They Clyrolinx bases are the cheapest I have been able to find so far. No issues on PG,VG or Nic from them. In fact, I don't see myself buying any bases from anywhere else soon unless there is a very compelling reason to do so. I am surprised that the local vendors don't just order from them and resell it. Well, maybe they do, but then their prices could come down as well.

Reactions: Like 1


----------



## Strontium (2/11/16)

KZOR said:


> How do you justify a R300 price difference on 500ml nic (both USP grade), a R540 difference on a 5lt VG (both BP grade) and a R470 difference on 5lt PG (both BP grade)?
> Both are well established SA vendors.
> It is stuff like this that angers me.



I didn't realize there was such a huge disparity, that's criminal.


----------



## Spydro (2/11/16)

The approach to my DIY is not about cost at all. Its about something far more important than mere money. Rather it's about getting the cleanest and safest certified ingredients available. Why all my VG, PG and some NEF concentrates come from just one source in the US. And why I use their VG or PG to extract some of my own NEF's. I don't use nic in my DIY, but the same applies to their nicotine. A bonus is their prices are also very competitive to the two other main sources DIY vapers in the US buy from. And their base products make higher quality liquids than theirs (source: besides being my opinion, from a lot of comments from others on ECF that switched to their products as well). Another bonus I enjoy is free shipping on order of $100 or more, a big savings considering the shipping weight when I buy 8+ liters at a time. 

Shipping costs may be prohibitive, but they do ship to SA so it might be worth a look for you folks. 

Do read the Why Nude, Chemistry Ed and Updates before you dive into their products.

https://www.nudenicotine.com/

Reactions: Thanks 1


----------



## Andre (2/11/16)

Spydro said:


> The approach to my DIY is not about cost at all. Its about something far more important than mere money. Rather it's about getting the cleanest and safest certified ingredients available. Why all my VG, PG and some NEF concentrates come from just one source in the US. And why I use their VG or PG to extract some of my own NEF's.

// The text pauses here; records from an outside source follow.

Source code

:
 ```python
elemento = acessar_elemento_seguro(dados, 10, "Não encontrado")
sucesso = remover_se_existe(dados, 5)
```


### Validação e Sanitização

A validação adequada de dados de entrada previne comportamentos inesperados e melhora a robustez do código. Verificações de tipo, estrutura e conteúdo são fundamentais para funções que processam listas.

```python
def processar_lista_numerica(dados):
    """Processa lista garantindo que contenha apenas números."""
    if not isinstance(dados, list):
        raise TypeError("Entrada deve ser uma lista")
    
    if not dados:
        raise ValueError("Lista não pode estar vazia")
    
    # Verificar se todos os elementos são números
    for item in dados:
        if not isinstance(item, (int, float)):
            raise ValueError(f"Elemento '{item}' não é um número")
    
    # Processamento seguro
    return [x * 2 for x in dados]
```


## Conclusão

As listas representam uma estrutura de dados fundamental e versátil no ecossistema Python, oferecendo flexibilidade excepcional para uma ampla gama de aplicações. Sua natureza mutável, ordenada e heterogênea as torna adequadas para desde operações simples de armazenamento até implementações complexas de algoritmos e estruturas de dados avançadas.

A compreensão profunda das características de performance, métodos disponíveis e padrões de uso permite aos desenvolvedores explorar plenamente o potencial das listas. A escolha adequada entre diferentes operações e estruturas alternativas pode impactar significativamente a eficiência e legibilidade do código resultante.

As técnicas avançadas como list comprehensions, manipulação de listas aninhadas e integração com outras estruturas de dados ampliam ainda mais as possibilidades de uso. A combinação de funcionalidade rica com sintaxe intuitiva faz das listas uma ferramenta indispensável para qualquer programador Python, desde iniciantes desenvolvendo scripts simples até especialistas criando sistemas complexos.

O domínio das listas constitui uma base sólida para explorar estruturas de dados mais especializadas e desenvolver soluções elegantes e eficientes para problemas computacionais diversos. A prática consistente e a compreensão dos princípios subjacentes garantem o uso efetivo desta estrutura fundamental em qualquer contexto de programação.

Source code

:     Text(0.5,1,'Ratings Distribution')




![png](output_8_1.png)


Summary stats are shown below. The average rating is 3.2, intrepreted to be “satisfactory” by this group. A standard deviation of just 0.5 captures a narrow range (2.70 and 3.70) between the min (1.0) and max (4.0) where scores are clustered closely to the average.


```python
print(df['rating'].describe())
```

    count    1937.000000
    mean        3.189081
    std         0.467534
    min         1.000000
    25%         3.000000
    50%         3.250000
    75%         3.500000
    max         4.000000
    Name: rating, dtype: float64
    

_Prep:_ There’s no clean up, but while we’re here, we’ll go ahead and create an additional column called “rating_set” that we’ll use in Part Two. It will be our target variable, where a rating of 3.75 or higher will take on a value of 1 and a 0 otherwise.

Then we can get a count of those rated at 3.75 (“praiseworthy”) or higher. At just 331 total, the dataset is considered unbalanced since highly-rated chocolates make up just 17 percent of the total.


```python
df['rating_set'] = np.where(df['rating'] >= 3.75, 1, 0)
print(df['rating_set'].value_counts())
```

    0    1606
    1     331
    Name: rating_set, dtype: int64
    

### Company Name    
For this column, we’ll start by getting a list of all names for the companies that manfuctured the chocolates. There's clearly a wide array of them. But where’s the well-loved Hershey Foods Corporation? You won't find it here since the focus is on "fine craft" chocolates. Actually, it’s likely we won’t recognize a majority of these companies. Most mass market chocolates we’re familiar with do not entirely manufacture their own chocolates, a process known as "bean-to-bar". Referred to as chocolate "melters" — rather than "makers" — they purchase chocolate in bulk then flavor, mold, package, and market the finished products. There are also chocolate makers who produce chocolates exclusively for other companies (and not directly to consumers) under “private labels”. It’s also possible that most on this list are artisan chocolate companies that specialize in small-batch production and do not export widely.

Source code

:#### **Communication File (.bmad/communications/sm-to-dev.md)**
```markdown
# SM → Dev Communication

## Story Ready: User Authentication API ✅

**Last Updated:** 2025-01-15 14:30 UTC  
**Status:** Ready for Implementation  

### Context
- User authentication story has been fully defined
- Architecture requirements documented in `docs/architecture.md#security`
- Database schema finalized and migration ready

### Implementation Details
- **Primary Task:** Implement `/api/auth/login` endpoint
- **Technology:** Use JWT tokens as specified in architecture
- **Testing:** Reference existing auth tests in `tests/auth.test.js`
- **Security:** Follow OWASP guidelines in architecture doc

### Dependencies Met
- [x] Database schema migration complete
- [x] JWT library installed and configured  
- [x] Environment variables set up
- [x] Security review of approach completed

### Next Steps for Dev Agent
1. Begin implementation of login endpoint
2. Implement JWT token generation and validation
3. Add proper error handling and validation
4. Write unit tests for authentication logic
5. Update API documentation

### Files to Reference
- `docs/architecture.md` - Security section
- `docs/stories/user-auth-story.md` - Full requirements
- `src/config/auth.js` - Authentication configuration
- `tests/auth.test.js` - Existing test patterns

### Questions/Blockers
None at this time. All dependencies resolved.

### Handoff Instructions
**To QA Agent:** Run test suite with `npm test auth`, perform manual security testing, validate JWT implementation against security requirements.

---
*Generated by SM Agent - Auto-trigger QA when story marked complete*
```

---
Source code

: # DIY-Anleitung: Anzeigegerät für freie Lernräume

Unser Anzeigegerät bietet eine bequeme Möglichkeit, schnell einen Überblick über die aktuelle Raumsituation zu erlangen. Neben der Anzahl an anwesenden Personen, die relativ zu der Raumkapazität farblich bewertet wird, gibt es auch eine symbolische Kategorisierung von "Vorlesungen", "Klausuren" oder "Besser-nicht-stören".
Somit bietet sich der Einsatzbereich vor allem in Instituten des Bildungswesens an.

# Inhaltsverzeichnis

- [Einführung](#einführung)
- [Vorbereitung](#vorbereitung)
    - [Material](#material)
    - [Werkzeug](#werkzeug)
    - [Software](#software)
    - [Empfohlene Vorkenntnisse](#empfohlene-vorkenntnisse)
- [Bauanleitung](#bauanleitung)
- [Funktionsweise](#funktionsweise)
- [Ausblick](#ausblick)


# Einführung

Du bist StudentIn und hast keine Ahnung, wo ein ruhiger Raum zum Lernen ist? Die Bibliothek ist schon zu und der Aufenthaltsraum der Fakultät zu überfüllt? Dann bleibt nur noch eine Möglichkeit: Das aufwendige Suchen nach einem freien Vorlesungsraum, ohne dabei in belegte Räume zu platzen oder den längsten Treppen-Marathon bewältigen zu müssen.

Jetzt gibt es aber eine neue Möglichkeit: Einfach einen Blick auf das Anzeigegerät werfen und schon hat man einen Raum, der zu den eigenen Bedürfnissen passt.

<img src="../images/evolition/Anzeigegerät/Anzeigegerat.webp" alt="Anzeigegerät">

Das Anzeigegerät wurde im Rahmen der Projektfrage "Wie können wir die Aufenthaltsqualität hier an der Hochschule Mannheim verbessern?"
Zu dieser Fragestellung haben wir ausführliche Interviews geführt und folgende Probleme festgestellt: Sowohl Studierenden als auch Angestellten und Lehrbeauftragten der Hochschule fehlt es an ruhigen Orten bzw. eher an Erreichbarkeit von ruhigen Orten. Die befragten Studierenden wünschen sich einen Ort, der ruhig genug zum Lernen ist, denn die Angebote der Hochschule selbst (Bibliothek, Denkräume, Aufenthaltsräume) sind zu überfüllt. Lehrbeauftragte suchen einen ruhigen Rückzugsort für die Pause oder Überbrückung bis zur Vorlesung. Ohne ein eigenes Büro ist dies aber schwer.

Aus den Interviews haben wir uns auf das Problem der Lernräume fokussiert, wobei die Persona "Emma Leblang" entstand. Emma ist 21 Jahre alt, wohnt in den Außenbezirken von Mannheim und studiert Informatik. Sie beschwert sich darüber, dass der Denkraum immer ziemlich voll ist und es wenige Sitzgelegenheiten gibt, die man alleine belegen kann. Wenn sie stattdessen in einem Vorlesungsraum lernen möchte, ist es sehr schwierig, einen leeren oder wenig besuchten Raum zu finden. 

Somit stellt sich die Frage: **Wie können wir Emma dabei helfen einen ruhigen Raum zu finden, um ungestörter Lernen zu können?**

I don't use nic in my DIY, but the same applies to their nicotine. A bonus is their prices are also very competitive to the two other main sources DIY vapers in the US buy from. And their base products make higher quality liquids than theirs (source: besides being my opinion, from a lot of comments from others on ECF that switched to their products as well). Another bonus I enjoy is free shipping on order of $100 or more, a big savings considering the shipping weight when I buy 8+ liters at a time.
> 
> Shipping costs may be prohibitive, but they do ship to SA so it might be worth a look for you folks.
> 
> ...


Impressive. I want the Hit Nicotine.


----------



## Spydro (2/11/16)

Andre said:


> Impressive. I want the Hit Nicotine.



Jep, Jake really knows his stuff, and his lab gets it right.


----------



## GregF (2/11/16)

Thanks @Spydro some interesting reads there.
Price is not that bad either, even including the shipping.

Reactions: Winner 1


----------



## KZOR (4/11/16)

Received parcel of Clyrolinx bases and four flavours today.
Will post results later.

Reactions: Like 1


----------



## KZOR (2/12/16)

The Flavour Mill prices for PG and VG have become more competitive. OP has been updated.


----------



## Chukin'Vape (2/12/16)

TBH - Guys, I'm really fond of a couple flavour concentrates at Clyrolinx - and get my base PG and VG there. However i do feel that there is a quality difference in the Nic. So my advice would be to rather go for a higher quality nic - trust me!

Reactions: Agree 1


----------



## Caveman (4/12/16)

Chukin'Vape said:


> TBH - Guys, I'm really fond of a couple flavour concentrates at Clyrolinx - and get my base PG and VG there. However i do feel that there is a quality difference in the Nic. So my advice would be to rather go for a higher quality nic - trust me!


Interesting to hear your thoughts on the Nic. I have been using it exclusively for about 3 months and haven't had any issues. I actually prefer it to Prime Nic, which always seems to give me a harsh hit. 

Sent from my HTC One_M8 using Tapatalk


----------



## Clouds4Days (4/12/16)

Caveman said:


> Interesting to hear your thoughts on the Nic. I have been using it exclusively for about 3 months and haven't had any issues. I actually prefer it to Prime Nic, which always seems to give me a harsh hit.
> 
> Sent from my HTC One_M8 using Tapatalk



I too have been having no issues with clyrolinx Nic. Its been good to me


----------



## Strontium (4/12/16)

I've only tried CLY premixed n have had no issues with it.


----------



## Silver (4/12/16)

KZOR said:


> Received parcel of Clyrolinx bases and four flavours today.
> Will post results later.



What were your findings @KZOR
Did you post them elsewhere?


----------



## KZOR (4/12/16)

Silver said:


> What were your findings


Lol ....completely forgot about this. ........ sorry.

I find no difference using their nic, vg and pg so they are all good to go.
The four ingredients I ordered was English toffee, cola, naartjie and cream soda. Will be able to use them all (as additives) except the English toffee.
English toffe has a undertone of old cookies or rusks that has never been exposed to fresh air and also burns the tongue on doing a concentrated test.
The naartjie has the fruit flesh and skin taste to it ....as if the whole fruit has been pulped. 
Cola is that typical cola lollipop, with the sherbet inside, taste
Cream Soda is almost identical to the one from Loco. Have tasted better international variants but locally it is what we have.

Will be testing Flavourmill bases next week.

Reactions: Like 1


----------



## Silver (4/12/16)

KZOR said:


> I find no difference using their nic, vg and pg so they are all good to go



This is good to hear
Thanks


----------



## Caveman (4/12/16)

Silver said:


> This is good to hear
> Thanks


I only use the bases from Clyrolinx now. About 3 months now I haven't touched any other PG, VG or Nic. The prices are just awesome. 

Sent from my HTC One_M8 using Tapatalk

Reactions: Agree 2 | Thanks 1


----------



## Raindance (4/12/16)

Thanks @KZOR, You just saved me a pretty bundle stocking up on bulk VG and Nic supplies. 5L VG and 500ml PGNic and some flavors R1K including delivery... That's pretty cool!


----------